Le modèle très particulier de distribution des téléphones portables en vigueur aux Etats-Unis, où les détaillants sont les opérateurs, pourrait bientôt changer, alors que les accords d'exclusivité entre compagnies de téléphone et fabricants commencent à être remis en cause.

Prenant les devants, le numéro un de la téléphonie mobile Verizon a annoncé vendredi qu'il limitait désormais la portée des accords le liant à ses fournisseurs: par souci d'"équité" pour ses concurrents plus petits, seuls bénéficiaires de sa décision, il ne conclura plus aucun accord d'exclusivité de plus de six mois.

Cette initiative intervient alors qu'une commission spécialisée de la Chambre des représentants envisage de légiférer pour garantir la concurrence dans la téléphonie mobile, que l'ancien candidat à la présidentielle John Kerry a appelé la Commission fédérale des communications (FCC) à se pencher sur la question et que, selon des informations de presse, les autorités de la concurrence enquêtent déjà.

Aux Etats-Unis, les appareils téléphoniques s'achètent presque uniquement auprès des opérateurs, dont certains bénéficient grandement de l'exclusivité dont ils disposent auprès de certains fabricants.

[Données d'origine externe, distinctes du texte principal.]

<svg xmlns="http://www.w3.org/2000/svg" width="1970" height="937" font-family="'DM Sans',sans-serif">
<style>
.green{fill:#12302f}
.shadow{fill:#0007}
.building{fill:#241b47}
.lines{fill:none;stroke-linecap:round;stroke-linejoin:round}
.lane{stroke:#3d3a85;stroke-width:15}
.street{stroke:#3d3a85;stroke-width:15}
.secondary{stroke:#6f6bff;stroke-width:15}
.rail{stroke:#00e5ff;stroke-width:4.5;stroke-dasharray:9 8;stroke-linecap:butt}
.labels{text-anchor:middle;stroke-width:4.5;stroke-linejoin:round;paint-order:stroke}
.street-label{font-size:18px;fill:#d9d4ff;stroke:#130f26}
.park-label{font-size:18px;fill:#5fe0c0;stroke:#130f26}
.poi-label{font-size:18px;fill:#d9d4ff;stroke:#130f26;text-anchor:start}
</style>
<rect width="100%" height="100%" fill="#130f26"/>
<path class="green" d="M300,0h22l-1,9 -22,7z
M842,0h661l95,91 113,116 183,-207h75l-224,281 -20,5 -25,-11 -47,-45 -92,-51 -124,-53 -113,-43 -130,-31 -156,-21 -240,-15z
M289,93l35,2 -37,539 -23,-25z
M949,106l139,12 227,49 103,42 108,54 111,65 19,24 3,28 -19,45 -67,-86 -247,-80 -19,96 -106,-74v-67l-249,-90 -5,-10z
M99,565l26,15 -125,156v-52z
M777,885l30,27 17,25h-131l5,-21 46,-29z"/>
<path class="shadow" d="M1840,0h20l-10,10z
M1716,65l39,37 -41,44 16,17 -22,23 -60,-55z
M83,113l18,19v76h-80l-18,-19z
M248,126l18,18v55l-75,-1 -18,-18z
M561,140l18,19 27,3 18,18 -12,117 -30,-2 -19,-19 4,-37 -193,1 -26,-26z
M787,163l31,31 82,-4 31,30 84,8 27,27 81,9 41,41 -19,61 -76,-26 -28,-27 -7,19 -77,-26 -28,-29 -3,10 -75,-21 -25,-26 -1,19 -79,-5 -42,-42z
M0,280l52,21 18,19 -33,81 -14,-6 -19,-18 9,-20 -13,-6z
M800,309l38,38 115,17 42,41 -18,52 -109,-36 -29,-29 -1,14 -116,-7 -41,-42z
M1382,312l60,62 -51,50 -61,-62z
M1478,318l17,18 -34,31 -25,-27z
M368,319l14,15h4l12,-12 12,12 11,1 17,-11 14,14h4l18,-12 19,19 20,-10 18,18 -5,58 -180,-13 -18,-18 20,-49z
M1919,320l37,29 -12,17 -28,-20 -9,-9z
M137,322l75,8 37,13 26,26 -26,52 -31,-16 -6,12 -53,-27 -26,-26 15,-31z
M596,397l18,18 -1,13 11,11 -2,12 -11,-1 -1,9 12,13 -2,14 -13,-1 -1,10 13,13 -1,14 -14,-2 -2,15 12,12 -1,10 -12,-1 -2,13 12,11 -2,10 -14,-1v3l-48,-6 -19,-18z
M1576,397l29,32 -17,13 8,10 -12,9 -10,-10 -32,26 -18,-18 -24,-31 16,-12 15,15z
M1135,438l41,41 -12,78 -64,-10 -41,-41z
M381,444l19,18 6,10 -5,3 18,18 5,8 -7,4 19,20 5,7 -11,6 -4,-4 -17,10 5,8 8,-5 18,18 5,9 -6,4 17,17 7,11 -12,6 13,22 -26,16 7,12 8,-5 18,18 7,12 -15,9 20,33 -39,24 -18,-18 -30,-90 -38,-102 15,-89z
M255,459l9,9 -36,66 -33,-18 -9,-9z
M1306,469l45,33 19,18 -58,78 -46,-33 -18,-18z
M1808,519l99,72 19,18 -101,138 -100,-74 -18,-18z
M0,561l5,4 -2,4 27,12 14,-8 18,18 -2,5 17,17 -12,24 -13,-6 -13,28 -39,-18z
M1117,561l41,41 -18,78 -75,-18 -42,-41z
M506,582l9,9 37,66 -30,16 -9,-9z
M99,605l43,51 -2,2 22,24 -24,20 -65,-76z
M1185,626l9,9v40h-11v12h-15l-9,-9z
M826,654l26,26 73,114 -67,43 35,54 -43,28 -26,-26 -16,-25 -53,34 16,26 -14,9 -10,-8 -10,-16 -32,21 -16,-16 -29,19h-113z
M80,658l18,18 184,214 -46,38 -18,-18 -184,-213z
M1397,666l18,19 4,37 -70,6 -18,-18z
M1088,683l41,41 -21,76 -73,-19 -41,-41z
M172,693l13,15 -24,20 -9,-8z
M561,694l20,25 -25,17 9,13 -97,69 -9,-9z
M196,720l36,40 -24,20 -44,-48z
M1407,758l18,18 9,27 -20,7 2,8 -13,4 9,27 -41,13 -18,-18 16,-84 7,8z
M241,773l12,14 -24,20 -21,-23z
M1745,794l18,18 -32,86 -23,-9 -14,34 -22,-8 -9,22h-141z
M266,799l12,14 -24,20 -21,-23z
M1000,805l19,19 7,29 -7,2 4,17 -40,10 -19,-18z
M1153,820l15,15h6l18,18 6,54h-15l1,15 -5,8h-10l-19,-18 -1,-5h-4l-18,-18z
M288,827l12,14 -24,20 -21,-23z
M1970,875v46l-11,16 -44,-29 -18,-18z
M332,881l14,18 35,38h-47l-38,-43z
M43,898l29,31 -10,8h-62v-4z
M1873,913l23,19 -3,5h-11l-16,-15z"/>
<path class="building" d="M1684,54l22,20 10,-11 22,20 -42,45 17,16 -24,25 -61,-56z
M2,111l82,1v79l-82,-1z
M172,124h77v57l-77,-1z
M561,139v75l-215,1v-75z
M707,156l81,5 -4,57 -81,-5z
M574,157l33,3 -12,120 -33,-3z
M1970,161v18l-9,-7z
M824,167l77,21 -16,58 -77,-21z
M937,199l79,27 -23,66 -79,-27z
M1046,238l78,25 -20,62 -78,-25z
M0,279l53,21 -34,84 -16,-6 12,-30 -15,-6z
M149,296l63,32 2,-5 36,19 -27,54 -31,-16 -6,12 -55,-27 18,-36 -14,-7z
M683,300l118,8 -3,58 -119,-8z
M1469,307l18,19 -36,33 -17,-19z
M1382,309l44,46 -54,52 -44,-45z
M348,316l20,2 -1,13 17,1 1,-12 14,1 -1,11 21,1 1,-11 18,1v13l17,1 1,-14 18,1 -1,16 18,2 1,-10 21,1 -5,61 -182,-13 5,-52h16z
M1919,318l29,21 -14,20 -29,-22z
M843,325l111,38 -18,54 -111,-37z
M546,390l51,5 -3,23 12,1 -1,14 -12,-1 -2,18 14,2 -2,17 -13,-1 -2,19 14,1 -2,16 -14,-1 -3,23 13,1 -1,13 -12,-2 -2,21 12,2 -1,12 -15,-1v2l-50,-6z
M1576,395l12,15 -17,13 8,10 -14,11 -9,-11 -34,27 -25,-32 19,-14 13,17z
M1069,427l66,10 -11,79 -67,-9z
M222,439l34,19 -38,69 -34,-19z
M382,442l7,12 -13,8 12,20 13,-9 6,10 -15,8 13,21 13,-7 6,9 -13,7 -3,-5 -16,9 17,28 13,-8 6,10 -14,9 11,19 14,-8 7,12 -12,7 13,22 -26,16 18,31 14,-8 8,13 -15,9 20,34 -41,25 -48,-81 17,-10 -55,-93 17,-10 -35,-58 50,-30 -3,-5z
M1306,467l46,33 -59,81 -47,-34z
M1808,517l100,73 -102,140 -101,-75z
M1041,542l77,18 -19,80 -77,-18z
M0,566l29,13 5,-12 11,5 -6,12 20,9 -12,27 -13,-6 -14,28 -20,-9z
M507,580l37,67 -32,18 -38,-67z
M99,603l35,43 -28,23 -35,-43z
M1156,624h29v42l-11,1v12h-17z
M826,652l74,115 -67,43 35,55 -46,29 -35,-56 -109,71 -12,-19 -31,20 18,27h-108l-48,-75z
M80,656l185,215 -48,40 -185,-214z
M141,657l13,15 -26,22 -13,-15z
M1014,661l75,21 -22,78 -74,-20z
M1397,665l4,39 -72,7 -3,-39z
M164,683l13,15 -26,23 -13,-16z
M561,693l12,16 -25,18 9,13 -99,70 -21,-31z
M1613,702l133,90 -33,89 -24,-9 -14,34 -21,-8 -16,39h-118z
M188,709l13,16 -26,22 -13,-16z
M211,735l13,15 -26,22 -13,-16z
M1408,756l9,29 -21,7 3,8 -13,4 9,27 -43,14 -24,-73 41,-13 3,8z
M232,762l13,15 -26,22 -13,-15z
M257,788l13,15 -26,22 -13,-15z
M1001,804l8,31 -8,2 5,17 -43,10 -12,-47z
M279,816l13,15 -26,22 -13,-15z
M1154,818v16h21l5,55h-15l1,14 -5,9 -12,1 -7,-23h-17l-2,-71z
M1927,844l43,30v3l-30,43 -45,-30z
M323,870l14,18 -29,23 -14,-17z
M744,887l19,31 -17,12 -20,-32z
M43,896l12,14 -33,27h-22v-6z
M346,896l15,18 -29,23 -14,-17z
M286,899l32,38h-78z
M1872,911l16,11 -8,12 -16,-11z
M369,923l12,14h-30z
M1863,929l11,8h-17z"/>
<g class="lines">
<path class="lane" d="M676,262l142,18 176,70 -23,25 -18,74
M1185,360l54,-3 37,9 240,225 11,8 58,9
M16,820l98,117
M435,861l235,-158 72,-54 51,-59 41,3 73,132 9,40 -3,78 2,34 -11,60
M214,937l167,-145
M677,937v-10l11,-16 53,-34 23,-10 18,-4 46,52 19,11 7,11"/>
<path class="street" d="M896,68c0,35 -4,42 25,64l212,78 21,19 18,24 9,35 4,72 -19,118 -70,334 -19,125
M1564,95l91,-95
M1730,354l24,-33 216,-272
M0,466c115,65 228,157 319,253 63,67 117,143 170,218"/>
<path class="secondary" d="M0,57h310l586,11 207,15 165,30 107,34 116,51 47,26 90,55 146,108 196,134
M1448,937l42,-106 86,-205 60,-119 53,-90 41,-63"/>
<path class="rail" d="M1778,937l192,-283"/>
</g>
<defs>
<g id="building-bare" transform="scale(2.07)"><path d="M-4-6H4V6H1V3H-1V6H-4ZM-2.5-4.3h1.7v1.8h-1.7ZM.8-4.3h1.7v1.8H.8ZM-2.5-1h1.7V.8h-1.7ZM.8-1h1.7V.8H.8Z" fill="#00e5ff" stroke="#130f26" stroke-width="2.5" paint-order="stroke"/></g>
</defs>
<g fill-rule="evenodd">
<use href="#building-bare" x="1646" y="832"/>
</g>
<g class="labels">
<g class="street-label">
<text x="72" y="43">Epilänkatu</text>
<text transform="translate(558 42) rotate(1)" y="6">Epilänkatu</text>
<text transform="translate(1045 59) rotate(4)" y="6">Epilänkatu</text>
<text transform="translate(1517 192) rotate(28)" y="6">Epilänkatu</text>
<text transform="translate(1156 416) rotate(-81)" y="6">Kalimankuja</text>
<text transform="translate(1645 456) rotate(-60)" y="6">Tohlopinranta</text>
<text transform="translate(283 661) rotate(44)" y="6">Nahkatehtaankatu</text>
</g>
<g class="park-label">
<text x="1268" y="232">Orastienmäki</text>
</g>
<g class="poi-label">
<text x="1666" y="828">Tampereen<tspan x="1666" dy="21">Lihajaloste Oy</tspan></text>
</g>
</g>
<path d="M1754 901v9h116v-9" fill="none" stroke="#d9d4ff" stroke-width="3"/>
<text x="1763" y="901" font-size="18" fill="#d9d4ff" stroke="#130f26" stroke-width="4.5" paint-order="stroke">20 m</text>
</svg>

"A cause de ces accords d'exclusivité, huit des 10 modèles les plus populaires ne sont disponibles que sur un seul réseau", affirmait lors d'une récente audition parlementaire Chris Murray, un juriste de l'Union des consommateurs.

En revanche "les petits opérateurs n'ont pas la puissance de marché et la possibilité de faire des campagnes marketing nationales" intéressantes pour les fabricants.

"C'est un cercle vicieux. Les petits opérateurs ne peuvent pas obtenir les appareils novateurs, donc ne peuvent pas grandir, tandis que les gros obtiennent des exclusivités leur permettant de grandir encore", résumait M. Murray.

De fait, les bénéfices d'AT&T sont portés depuis deux ans par le succès de l'iPhone d'Apple, et Sprint, en perte de vitesse, compte lourdement sur un succès du nouveau Pre de Palm. Verizon a l'exclusivité sur certains des modèles les plus performants de BlackBerry (de Research in Motion), tandis que T-Mobile a été choisi comme opérateur exclusif du premier appareil fonctionnant sous le système d'exploitation Android de Google.

Ces quatre opérateurs, qui contrôlent 90% de la téléphonie mobile (60% pour Verizon et AT&T), financent une partie du coût de ces appareils en échange d'un abonnement, le plus souvent de deux ans, et le plus souvent onéreux dans la mesure où ces appareils, véritables ordinateurs miniatures, sont gourmands en transmission de données.

Les rares modèles de pointe vendus sans accord d'exclusivité, comme le N97 de Nokia, gardent un prix prohibitif (récemment ramené de 699 à 599 dollars, contre 99 dollars pour le modèle d'entrée de gamme de l'iPhone).

John Kerry a indiqué qu'il voulait que la FCC vérifie si "les accords d'exclusivité limitent l'accès des consommateurs aux technologies les plus avancées", et "gênent la possiblité des opérateurs plus petits d'être concurrentiels", voire s'ils "découragent l'innovation dans les téléphones portables".

Verizon, admettant la validité des arguments concernant ses concurrents les plus modestes, défend en revanche les accords d'exclusivité comme un dispositif dans lequel consommateurs, fabricants et opérateurs seraient gagnants.

"Quand nous avons l'exclusivité sur un modèle nous passons généralement commande de centaine de milliers, voire de millions d'appareils", a expliqué le directeur général de Verizon Lowell McAdam dans une lettre ouverte à des parlementaires - de quoi assurer un débouché pour les fabricants, et les motiver pour investir dans le développement de nouveaux produits suffisamment séduisants pour ne pas créer de stocks d'invendus chez les opérateurs-revendeurs.